Whenever we eat food, our bodies burn calories to digest, absorb, and process the various nutrients in these foods. This requirement for energy is known as the thermic effect of food. Of the three types of macronutrients contained in food (carbs, protein, and fat), protein produces the greatest thermic effect during digestion. Whereas the thermic effect of fat is 0–3%, and 5–10% for carbs, protein boosts your metabolism by a whopping 15–30%!
The recommended daily allowance of protein is quite modest at roughly 46 grams for an average, sedentary woman (closer to 71 grams for pregnant or lactating women). However, weight loss studies like the ones I mentioned above suggest that consuming 25-30% of your daily calories in protein is ideal for weight loss. This would amount to between 125 and 150 grams of protein per day.
High-protein plant foods
The benefits of protein on weight management are true for both animal- and plant-based protein sources. So in addition to meat, poultry, fish, and eggs, keep in mind the various high-protein plant foods when you consider what to eat when intermittent fasting. Some great intermittent fasting foods include:
- Nuts and nut butters
- Chick peas and other beans
- Green peas, broccoli, and other protein-rich vegetables
- Soy milk
- Wild rice
- Chia seeds
Staying hydrated during fasting periods
It’s just as important to stay hydrated during fasting intervals as it is to eat healthful, filling foods during feeding intervals. Therefore, I’ve covered some of the best intermittent fasting drinks in this section.
However, in order to avoid breaking your fast, all beverages consumed during fasting intervals need to be non-calorie beverages. Certain beverage options can even enhance the benefits of your intermittent fasting plan.
Also, steer clear of artificially sweetened beverages, even if they have no calories. Artificial sweeteners can negatively impact your insulin levels, which may undermine some of the benefits of fasting.
Water is a staple during both fasting and feeding intervals. Plain water or sparkling water with a squeeze of lemon or lime can be quite refreshing during fasting periods.
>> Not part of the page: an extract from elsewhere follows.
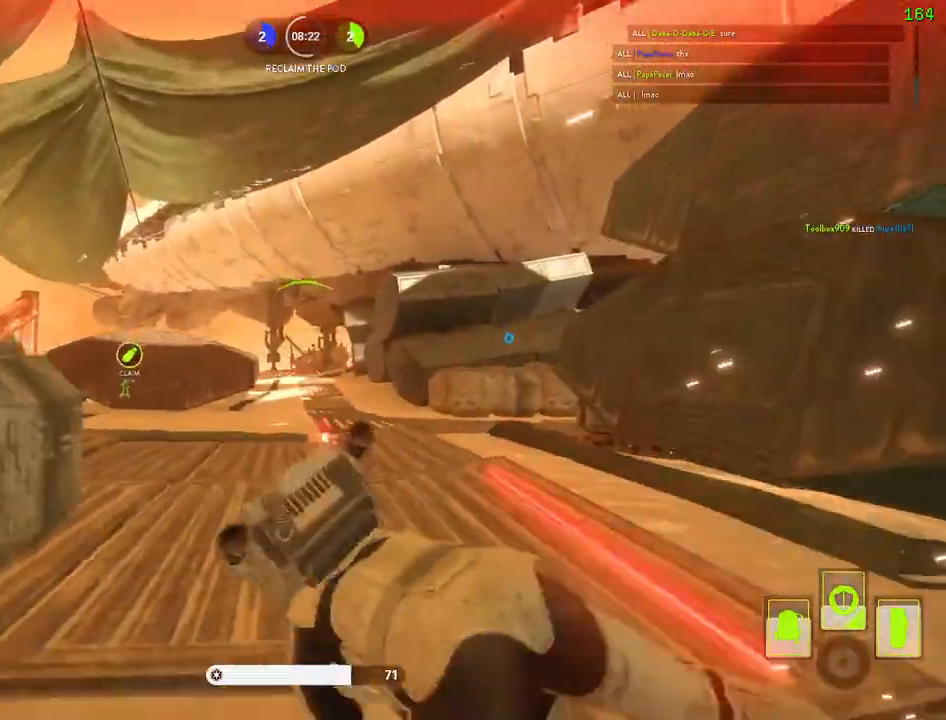
{"keys": [], "mouse": [], "events": [[17, "space", "down"], [83, "mouse_left", "up"], [100, "space", "up"], [117, "mouse_left", "down"], [183, "space", "down"], [217, "mouse_left", "up"], [250, "mouse_left", "down"], [267, "space", "up"], [333, "space", "down"], [367, "mouse_left", "up"], [400, "mouse_left", "down"], [450, "space", "up"], [500, "mouse_left", "up"]]}
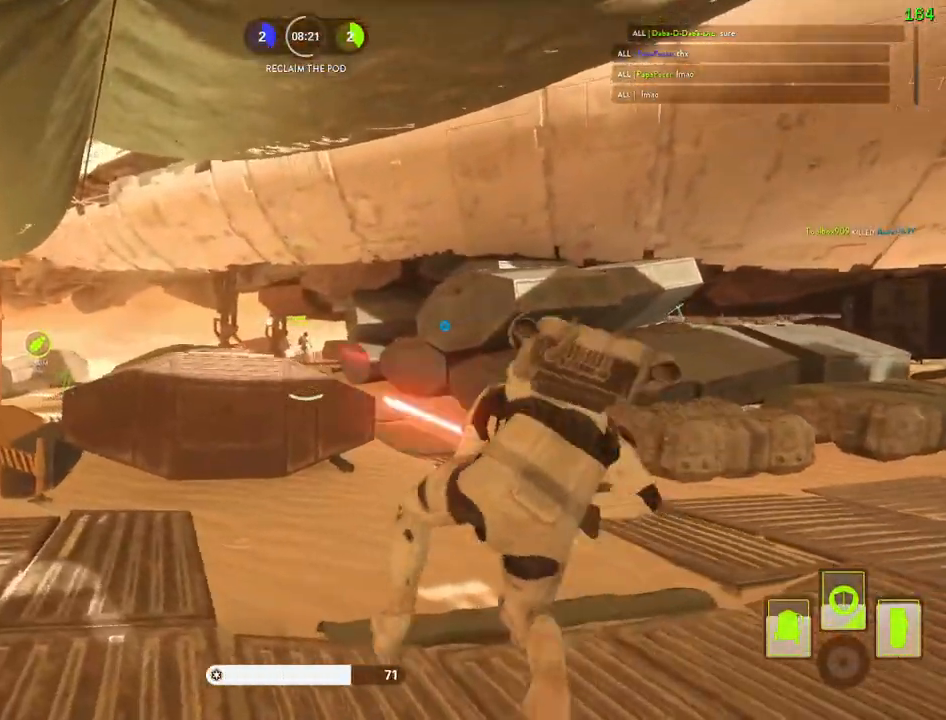
{"keys": ["d", "w"], "mouse": ["left"], "events": [[50, "mouse_left", "down"], [150, "mouse_left", "up"], [167, "d", "down"], [200, "mouse_left", "down"], [233, "space", "down"], [250, "w", "down"], [300, "mouse_left", "up"], [333, "mouse_left", "down"], [417, "space", "up"], [433, "mouse_left", "up"], [483, "mouse_left", "down"]]}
Black coffee (no sweetener, milk, or cream) naturally has no calories, which is great for those of us who need our morning boost! Caffeinated or decaffeinated options are both okay. Some people experience an upset stomach or a racing heart when they drink coffee during fasting periods, so be mindful of how your body responds and adjust accordingly.
Tea is a nice complement to any fasting plan. All types are okay to drink, including herbal, black, oolong, and green. As a bonus, green tea aids in appetite suppression to potentially enhance weight loss, so drink up! Just as with coffee, no sweeteners can be added, but spices like cinnamon and nutmeg are fair game.
Apple cider vinegar
Apple cider vinegar contributes to weight loss in a number of ways, making it a go-to beverage while fasting. It suppresses appetite, aids in digestion, controls blood sugar and insulin levels, and stimulates your metabolism.
Start with adding 1 teaspoon of apple cider vinegar to a glass of water to see how you respond. If tolerated ok, gradually increase to adding 1 tablespoon to water and drink 2-3 times throughout the day.
Intermittent fasting can be a powerful and effective weight loss tool. Being armed with the knowledge of what to eat when intermittent fasting sets you on a path towards successful, long-term weight management!